In the next few months, Friends of the Amargosa Basin plan to launch a website and a media kit. Sorrells said the group will also lead the campaign to achieve the monument status for the proposed area and will begin reaching out to the community, supporters, collaborators, and legislators “to create a broader coalition.”
Since most of the monument would be in California, Sorrells said that Friends of the Amargosa Basin would work with California legislators in Washington, D.C., as well as Inyo County officials and California state lawmakers to pass the legislation.
“We are hoping to get the declaration through an act of Congress instead of a presidential proclamation,” Sorrells said in an email.
According to Sorrells, she had done presentations in Inyo County and to the Pahrump Rotary Club and has received support from pretty much everywhere.
In 2009, a coalition of residents, visitors who had become advocates for the Amargosa Basin, and legislators joined together to achieve the designation of the Amargosa River as a Wild and Scenic River under the Omnibus Public Lands Management Act of 2009.
“At that time, several members of that group felt that there should be another land status change that would ensure holistic management of the entire Amargosa Basin, not just the river itself.
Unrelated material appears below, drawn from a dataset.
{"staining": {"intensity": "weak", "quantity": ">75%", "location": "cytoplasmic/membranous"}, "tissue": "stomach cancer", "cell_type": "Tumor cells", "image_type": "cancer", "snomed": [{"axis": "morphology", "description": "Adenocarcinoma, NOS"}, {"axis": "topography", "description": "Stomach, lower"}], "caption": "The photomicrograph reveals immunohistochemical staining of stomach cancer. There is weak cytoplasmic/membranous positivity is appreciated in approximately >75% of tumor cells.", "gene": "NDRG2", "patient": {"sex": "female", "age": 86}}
When this group began exploring different kinds of legal entities, monument designation appeared to be the best choice. As a result of the creation of the National Conservation Lands System in 2000, the designation of an area as a monument seemed to fit the goals of the group. This was the beginning of the initiative,” Sorrells said.
The section of the Old Spanish Trail that travels through the Amargosa was designated as part of the National Trail System in 2002. In 2016, over 600,000 acres of the Amargosa Basin became designated as California Desert National Conservation through the Desert Renewable Energy Conservation Plan (DRECP).
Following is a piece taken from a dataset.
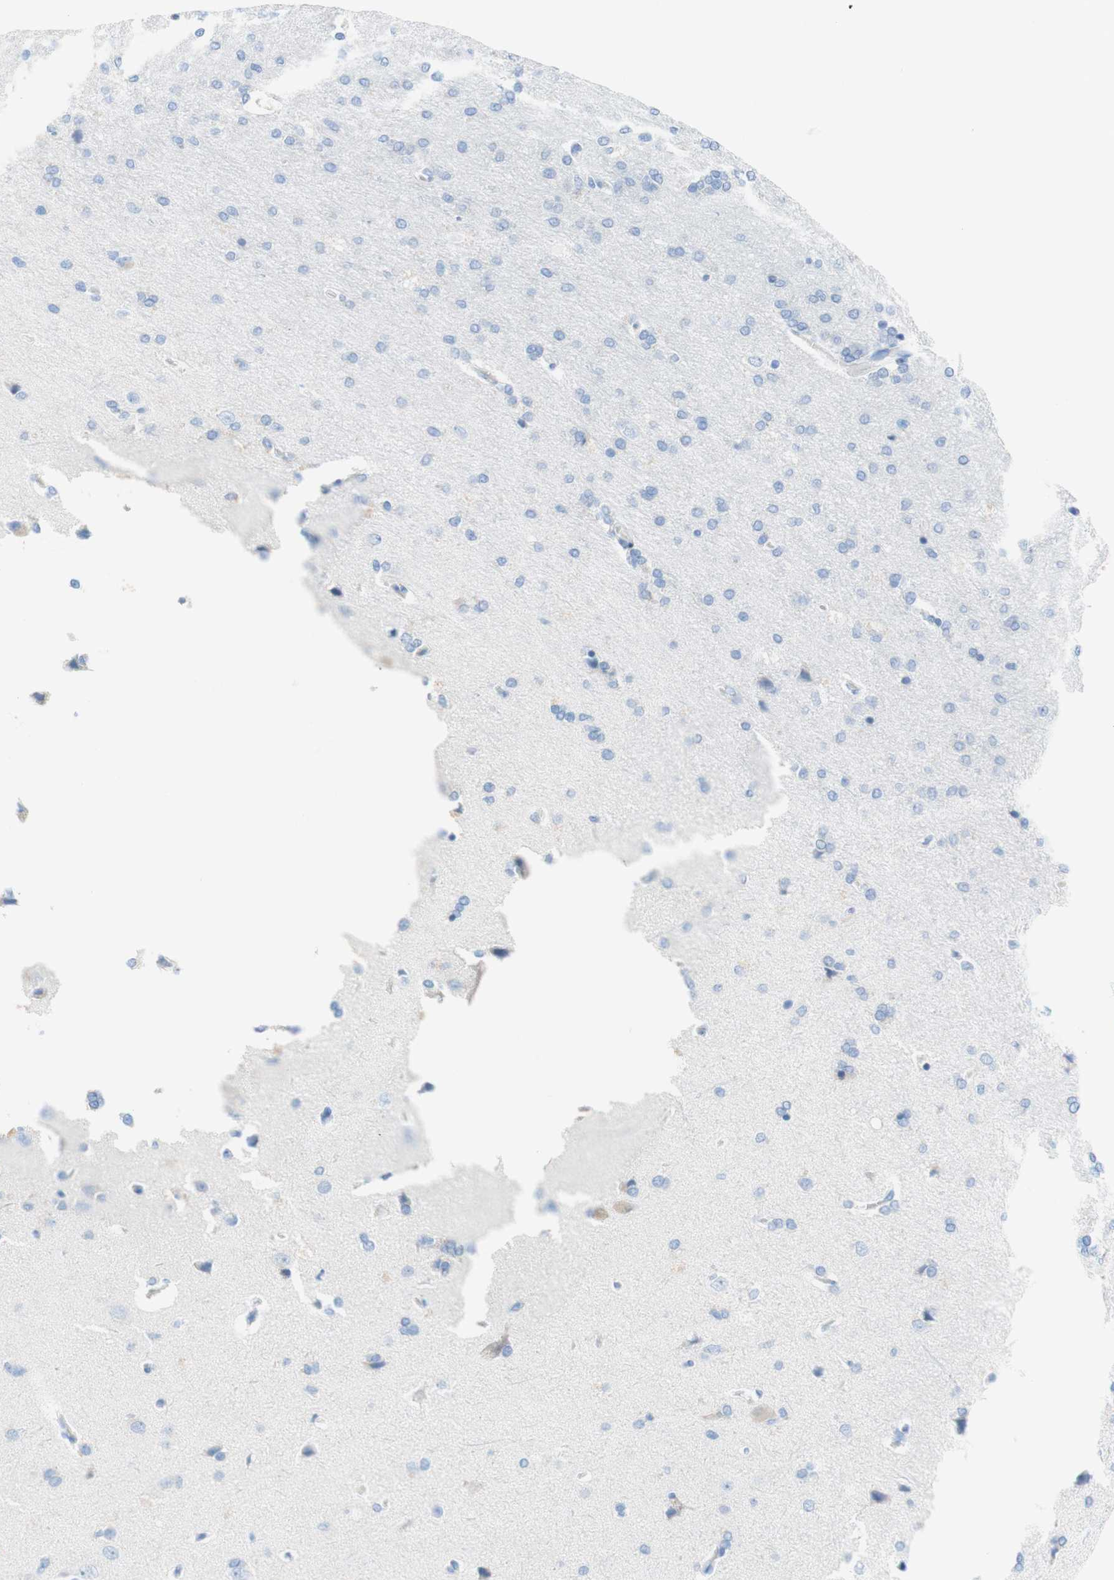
{"staining": {"intensity": "negative", "quantity": "none", "location": "none"}, "tissue": "cerebral cortex", "cell_type": "Endothelial cells", "image_type": "normal", "snomed": [{"axis": "morphology", "description": "Normal tissue, NOS"}, {"axis": "topography", "description": "Cerebral cortex"}], "caption": "There is no significant expression in endothelial cells of cerebral cortex. (Stains: DAB immunohistochemistry with hematoxylin counter stain, Microscopy: brightfield microscopy at high magnification).", "gene": "CEACAM1", "patient": {"sex": "male", "age": 62}}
As a result, the area of the Amargosa Basin, except for private properties, is replete with lands that are part of the National Conservation Lands System, according to the document.
The concept of a monument as defined by the National Conservation Lands System fits the needs of the area for the protection of the natural, cultural and economic resources, Sorrells said.
“The (proposed) designation does not affect private property, although in most of the communities where monuments have been designated, private businesses and community organizations have thrived as a result of the increase in visitation,” she said.
Most of the public lands in the Amargosa Basin are already declared National Conservation Lands. These designations include wilderness areas, a National Historic Trail, the Old Spanish Trail, a Wild and Scenic River, and National Conservation Lands, according to the prospectus.
Once the Amargosa Basin becomes a monument, Sorrells said that there will be a more “holistic management plan” with more opportunities for funding and local direction. This guidance would include all stakeholders including Paiute and Shoshone Native American tribes since the proposed monument would encompass many of their sacred sites such as the ancient Salt Song Trail.
“These stakeholders also will include other groups such as business owners, local citizens, and representatives of the academic community as well as other nonprofits who care deeply about the protection of the Amargosa Basin,” Sorrells said.